By Joe Bruzek, Cars.com
The Royal Purple Raceway outside of Houston served as our test grounds for measuring zero-to-60-mph and quarter-mile acceleration of five max-tow pickup trucks, measured both empty and with 1,750 pounds of payload. We equalized the payload evenly across each truck even if the 1,750 pounds exceeded its calculated payload capacity; such was the case for the 2016 Ram 1500 and the 2016 Toyota Tundra. The goal was to see how well each truck handled an equal payload within what we think is a reasonable weight encountered by truck owners who are concerned with maximum capabilities.
There were really only two trucks vying for the top spot in acceleration: the 2016 GMC Sierra with its powerhouse 420-horsepower, 6.2-liter V-8 and the less powerful, but 540 pounds lighter, 2016 Ford F-150 and its 365-hp, twin-turbocharged 3.5-liter V-6 EcoBoost. The 2016 Chevrolet Silverado with its 5.3-liter V-8, the Ram with its 5.7-liter V-8 and the Tundra with its 5.7-liter V-8 were really only competing for third quickest.
How They Drove Empty
The Sierra's zero-to-60-mph time of 5.86 seconds and quarter-mile time of 14.4 at 96.9 mph was so fast that the truck nosed over before the quarter-mile ended as the Sierra hit its self-imposed 98 mph speed limiter 100 feet before the finish line. While the Sierra was already the fastest, there's more in it as well. A GMC spokesman said the Sierra's limiter is set to 98 mph to avoid driveline vibrations and resonance possible above that speed.
The next fastest truck, the F-150, had its problems at the start of the track rather than the end, thanks to its tire-frying wheel spin and bed-shaking wheel hop. Starting in 2nd gear via manual mode proved the smoothest way to harness the 3.5-liter EcoBoost's 420 pounds-feet of torque available at 2,500 rpm. Only then were we rewarded with a zero-to-60 time of 6.36 seconds and a quarter-mile in 14.8 seconds at 97.4 mph. We think a combination of the truck's fuel-saver Michelin Energy Saver tires and just how little the F-150 weighs might have made it a bear to launch; fuel-saver tires often place priority on low-rolling resistance over traction.
The rest of the pack was separated by just four-hundredths of a second in the zero-to-60 test, with the Tundra measuring 6.99 seconds, the Ram getting 7.01 seconds and the Silverado with its new, eight-speed automatic transmission clocking in at 7.03 seconds.
How They Drove Loaded
Adding 1,750 pounds of bagged rock salt over the rear axle helped equalize traction issues with the F-150, but traction wasn't everything that the F-150 needed to catch the Sierra.
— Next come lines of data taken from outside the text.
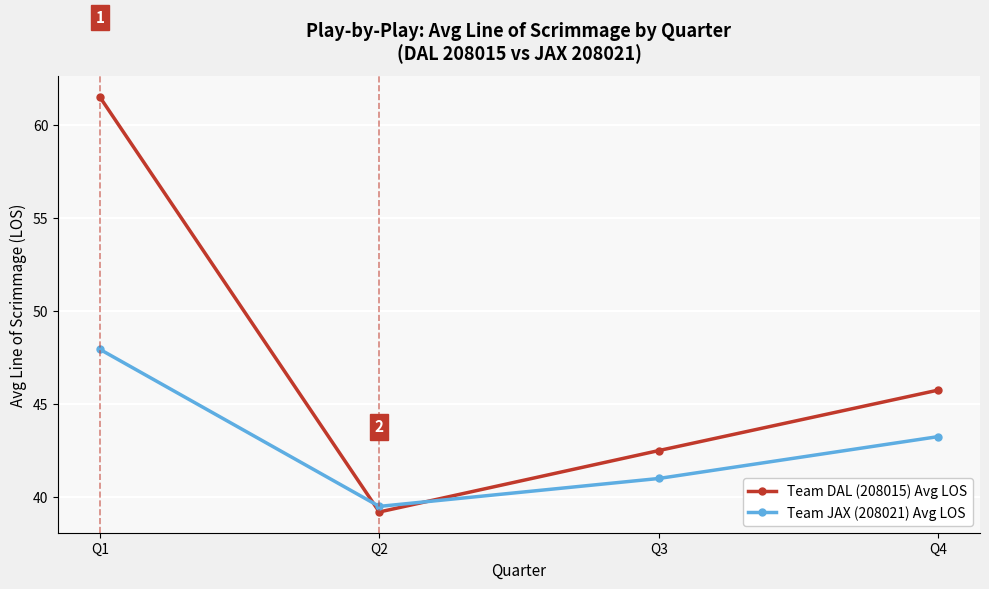

What is the sum of all Team JAX (208021) Avg LOS values?

171.7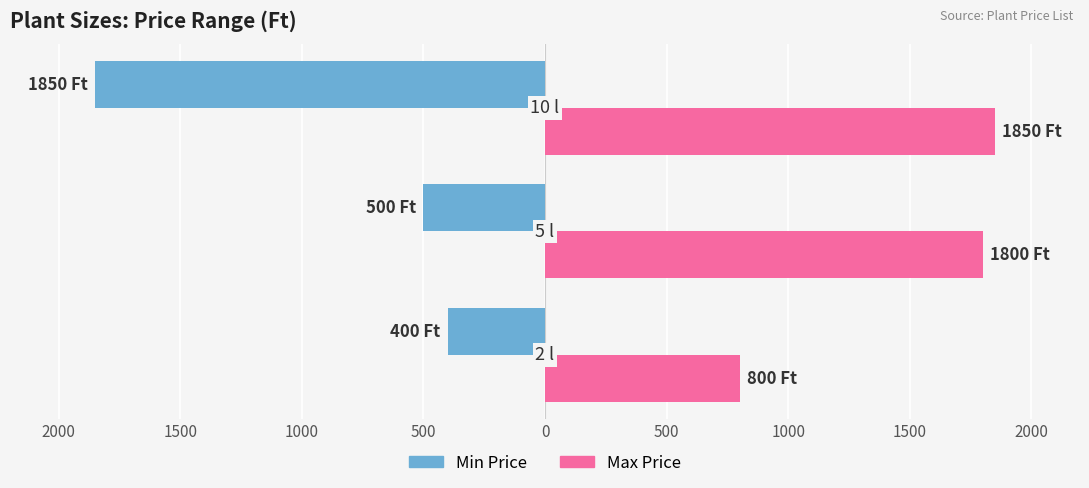

What is the difference between the maximum and minimum values in the Max Price series?

1050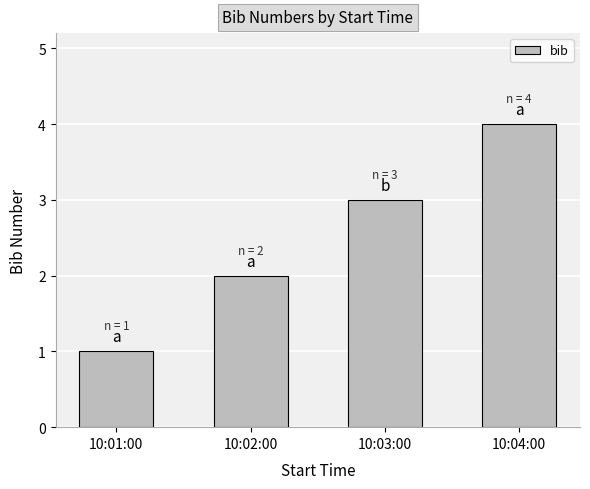

Rank the categories by value from highest to lowest.

10:04:00, 10:03:00, 10:02:00, 10:01:00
The Sierra hit 60 mph in 6.90 seconds with the 1,750-pound payload and did the quarter-mile in 15.3 seconds at 92.9 mph, while the F-150 did 60 mph in 7.21 seconds and the quarter-mile in 15.6 seconds at 90.8 mph. Here's a fun fact: The Sierra is faster loaded than the Toyota 5.7-liter, Silverado 5.3-liter and Ram 5.7-liter are empty. The Ford, however, had the least falloff in performance from empty to loaded in both zero-to-60-mph and quarter-mile times.
Eight-speed automatic transmissions in the GMC, Chevrolet and Ram let those trucks pounce from a standing stop with aggressive ratios in 1st gear: 4.56 on the Chevrolet and the GMC, and 4.71 on the Ram. This "pop" off the line is more apparent with loaded with cargo where those trucks hide the weight very well. Once moving, though, you can't ignore how light the EcoBoost 3.5-liter makes 1,750 pounds feel in the bed.